Recently I went charity-shop-shopping, my favourite kind of shopping. The Boy minded our girls outside and I was free to meander around, hunting for a bargain. And I found one: a dark aqua blue dress sporting deep green flecks. With its long sleeves and A-line cut it channelled every bit of the Seventies that I love. I held it up to the window with a grin to signal to The Boy that I’d found something and went to try it on.
After removing the many layers that the day’s nippy weather required, the dress went over my head to be pulled down past my waist and, oh- it wouldn’t go any further. Checking the label I saw that, yes indeed, it was my usual size but clearly my body hadn’t quite snapped back to where it had been a year previous.
So there I stood, staring at the mirror refusing to get upset.
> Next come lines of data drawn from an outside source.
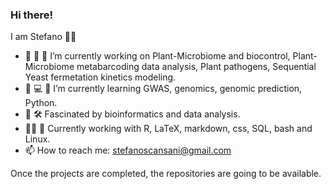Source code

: ### Hi there!
I am Stefano 👨‍🔬
- 🦠 🍇 🍷 I’m currently working on Plant-Microbiome and biocontrol, Plant-Microbiome metabarcoding data analysis, Plant pathogens, Sequential Yeast fermetation kinetics modeling.
- 🌱 💻 🧬 I’m currently learning GWAS, genomics, genomic prediction, Python.
- 🌌 🛠️ Fascinated by bioinformatics and data analysis.
- 👨‍💻 🐧 Currently working with R, LaTeX, markdown, css, SQL, bash and Linux.
- 📫 How to reach me: stefanoscansani@gmail.com

Once the projects are completed, the repositories are going to be available.
<!--
**sscansan/sscansan** is a ✨ _special_ ✨ repository because its `README.md` (this file) appears on your GitHub profile.

Here are some ideas to get you started:

- 🔭 I’m currently working on ...
- 🌱 I’m currently learning ...
- 📫 How to reach me: stefanoscansani@gmail.com
-->
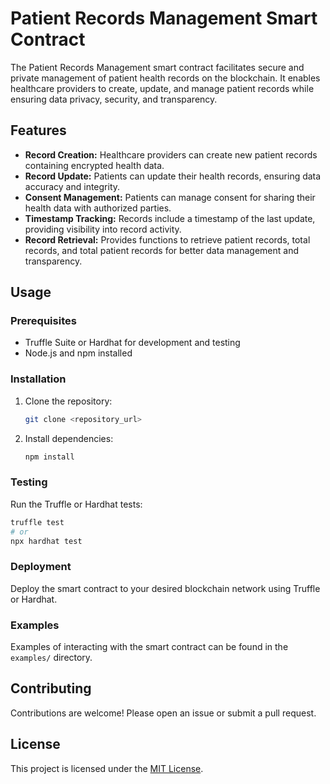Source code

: # Patient Records Management Smart Contract

The Patient Records Management smart contract facilitates secure and private management of patient health records on the blockchain. It enables healthcare providers to create, update, and manage patient records while ensuring data privacy, security, and transparency.

## Features

- **Record Creation:** Healthcare providers can create new patient records containing encrypted health data.
- **Record Update:** Patients can update their health records, ensuring data accuracy and integrity.
- **Consent Management:** Patients can manage consent for sharing their health data with authorized parties.
- **Timestamp Tracking:** Records include a timestamp of the last update, providing visibility into record activity.
- **Record Retrieval:** Provides functions to retrieve patient records, total records, and total patient records for better data management and transparency.

## Usage

### Prerequisites

- Truffle Suite or Hardhat for development and testing
- Node.js and npm installed

### Installation

1. Clone the repository:

   ```bash
   git clone <repository_url>
   ```

2. Install dependencies:

   ```bash
   npm install
   ```

### Testing

Run the Truffle or Hardhat tests:

```bash
truffle test
# or
npx hardhat test
```

### Deployment

Deploy the smart contract to your desired blockchain network using Truffle or Hardhat.

### Examples

Examples of interacting with the smart contract can be found in the `examples/` directory.

## Contributing

Contributions are welcome! Please open an issue or submit a pull request.

## License

This project is licensed under the [MIT License](LICENSE).
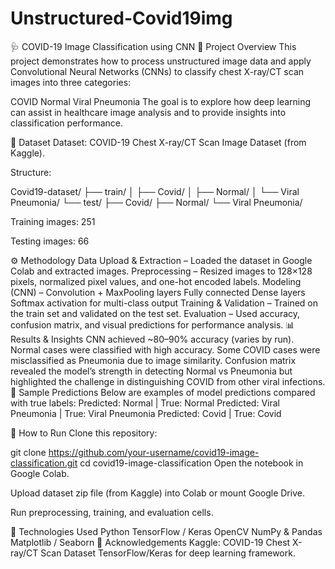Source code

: # Unstructured-Covid19img

🩺 COVID-19 Image Classification using CNN
📌 Project Overview
This project demonstrates how to process unstructured image data and apply Convolutional Neural Networks (CNNs) to classify chest X-ray/CT scan images into three categories:

COVID
Normal
Viral Pneumonia
The goal is to explore how deep learning can assist in healthcare image analysis and to provide insights into classification performance.

📂 Dataset
Dataset: COVID-19 Chest X-ray/CT Scan Image Dataset (from Kaggle).

Structure:

Covid19-dataset/ ├── train/ │ ├── Covid/ │ ├── Normal/ │ └── Viral Pneumonia/ └── test/ ├── Covid/ ├── Normal/ └── Viral Pneumonia/

Training images: 251

Testing images: 66

⚙️ Methodology
Data Upload & Extraction – Loaded the dataset in Google Colab and extracted images.
Preprocessing – Resized images to 128×128 pixels, normalized pixel values, and one-hot encoded labels.
Modeling (CNN) –
Convolution + MaxPooling layers
Fully connected Dense layers
Softmax activation for multi-class output
Training & Validation – Trained on the train set and validated on the test set.
Evaluation – Used accuracy, confusion matrix, and visual predictions for performance analysis.
📊 Results & Insights
CNN achieved ~80–90% accuracy (varies by run).
Normal cases were classified with high accuracy.
Some COVID cases were misclassified as Pneumonia due to image similarity.
Confusion matrix revealed the model’s strength in detecting Normal vs Pneumonia but highlighted the challenge in distinguishing COVID from other viral infections.
📌 Sample Predictions
Below are examples of model predictions compared with true labels:
Predicted: Normal | True: Normal Predicted: Viral Pneumonia | True: Viral Pneumonia Predicted: Covid | True: Covid

🚀 How to Run
Clone this repository:

git clone https://github.com/your-username/covid19-image-classification.git
cd covid19-image-classification
Open the notebook in Google Colab.

Upload dataset zip file (from Kaggle) into Colab or mount Google Drive.

Run preprocessing, training, and evaluation cells.

📌 Technologies Used
Python
TensorFlow / Keras
OpenCV
NumPy & Pandas
Matplotlib / Seaborn
🙌 Acknowledgements
Kaggle: COVID-19 Chest X-ray/CT Scan Dataset
TensorFlow/Keras for deep learning framework.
Instead I listed the reasons why it wasn’t the item for me. The dress was probably a bit short anyway, certainly not suitable for a clergy wife. The long sleeves would barely last an hour without being covered in toddler mess. And why was I looking at dresses when I knew I was still breastfeeding? When would I even wear it?!
I took it off, piled on the layers, straighten my hair, placed the dress firmly back on the rail and went out to join my family. And I thought, ‘it doesn’t matter, it’s just a dress.’
Except it does matter.
Picking up that dress made me feel like me. The me I often struggle to find in the nappy changing, laundry and tantrums.
Recently I have read too many blog posts telling me to ‘treasure this time.’ I’ve had too many people tell me to enjoy the girls before they grow up. What they don’t seem to realise is- I know!
I know that before too long they will be all grown up and not needing me. I know that they don’t have that baby smell forever. I know they soon won’t want me to kiss their ouches. I don’t need anyone to remind me.
I know. But.
But it’s only natural that I want to retain my own identity, to wear that dress, to pursue that interest.
Mothers have been given a losing hand.
We must soak up every little kiddy moment before it’s all over. But we must keep our own identity, and not, god-forbid, become Mumsie! How can we win? We can’t.
What then are my words of wisdom?
Yes, this stage is only for a short while. Let’s not wish it away all for the sake of a dress. There will be plenty of time to wear dresses. But it’s okay for you, when they are all in bed, to find that favourite dress from the back of your wardrobe, put on some lipstick and try it on. It’s okay to remember who you are beyond Mummy.
I don’t have to choose, I can be both Mummy and Katie.